# Job item
Could you copy out the text of every record below word for word, leaving the pictures out?

# Exercise material
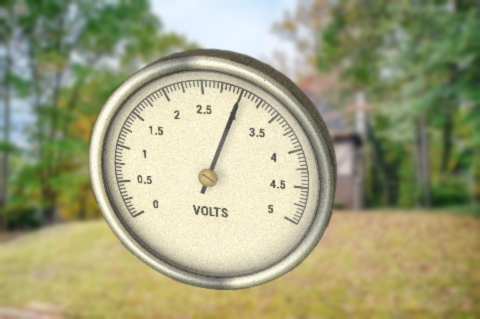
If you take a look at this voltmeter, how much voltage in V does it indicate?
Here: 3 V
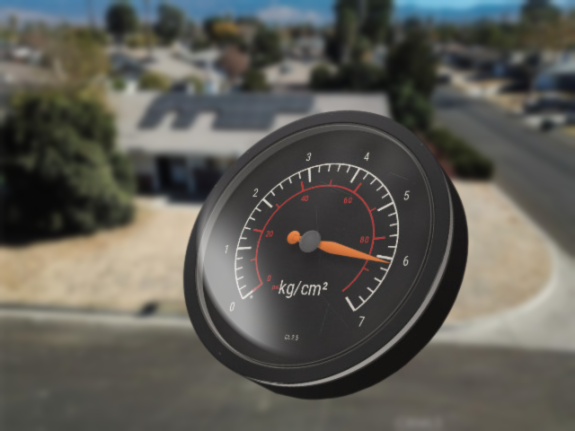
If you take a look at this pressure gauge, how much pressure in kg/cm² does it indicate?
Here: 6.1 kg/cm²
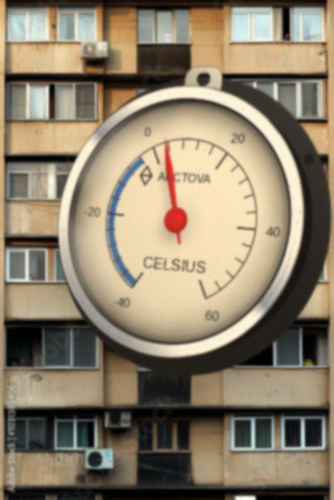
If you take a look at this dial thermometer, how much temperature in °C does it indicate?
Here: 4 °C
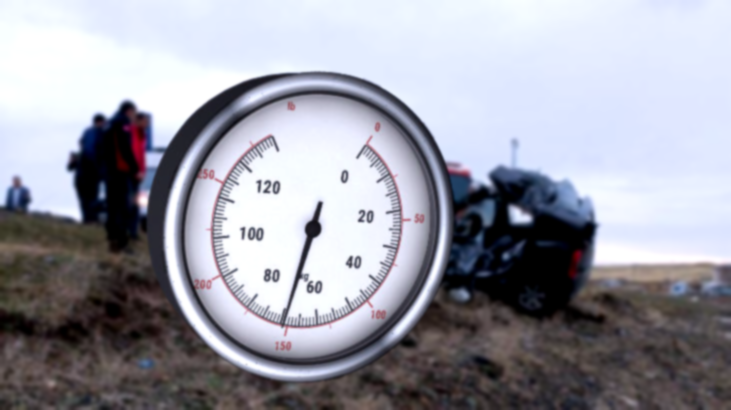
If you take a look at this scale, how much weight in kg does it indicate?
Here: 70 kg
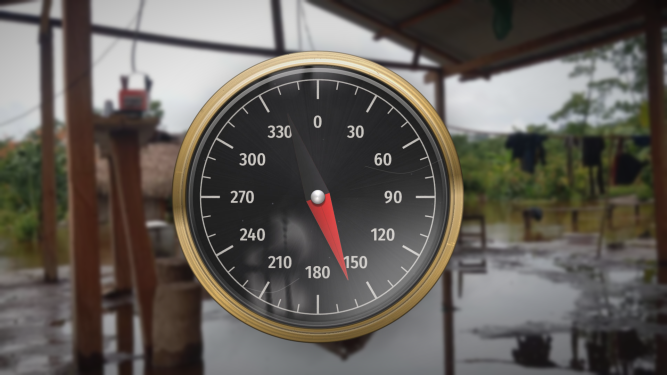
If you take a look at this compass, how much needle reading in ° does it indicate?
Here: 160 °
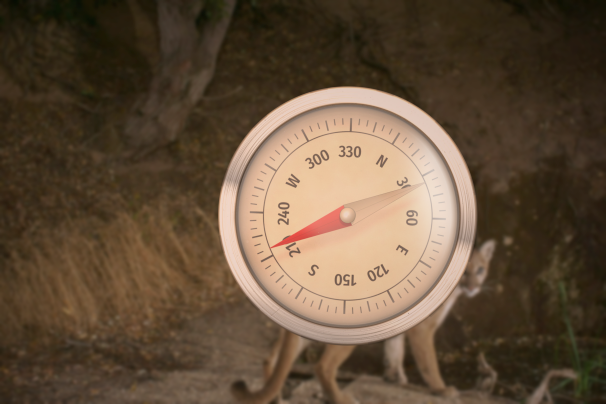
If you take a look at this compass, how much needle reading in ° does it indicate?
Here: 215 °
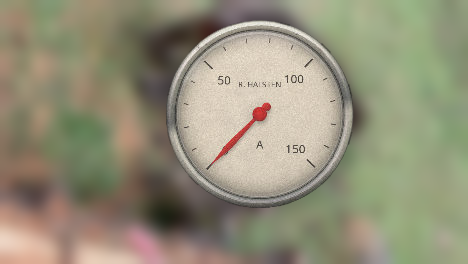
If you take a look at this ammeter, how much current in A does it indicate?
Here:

# Exercise result
If you take a look at this voltmeter, how much voltage in V does it indicate?
Here: 3 V
If you take a look at this pressure gauge, how much pressure in kg/cm² does it indicate?
Here: 6.1 kg/cm²
If you take a look at this dial thermometer, how much temperature in °C does it indicate?
Here: 4 °C
If you take a look at this scale, how much weight in kg does it indicate?
Here: 70 kg
If you take a look at this compass, how much needle reading in ° does it indicate?
Here: 160 °
If you take a look at this compass, how much needle reading in ° does it indicate?
Here: 215 °
If you take a look at this ammeter, how much current in A does it indicate?
Here:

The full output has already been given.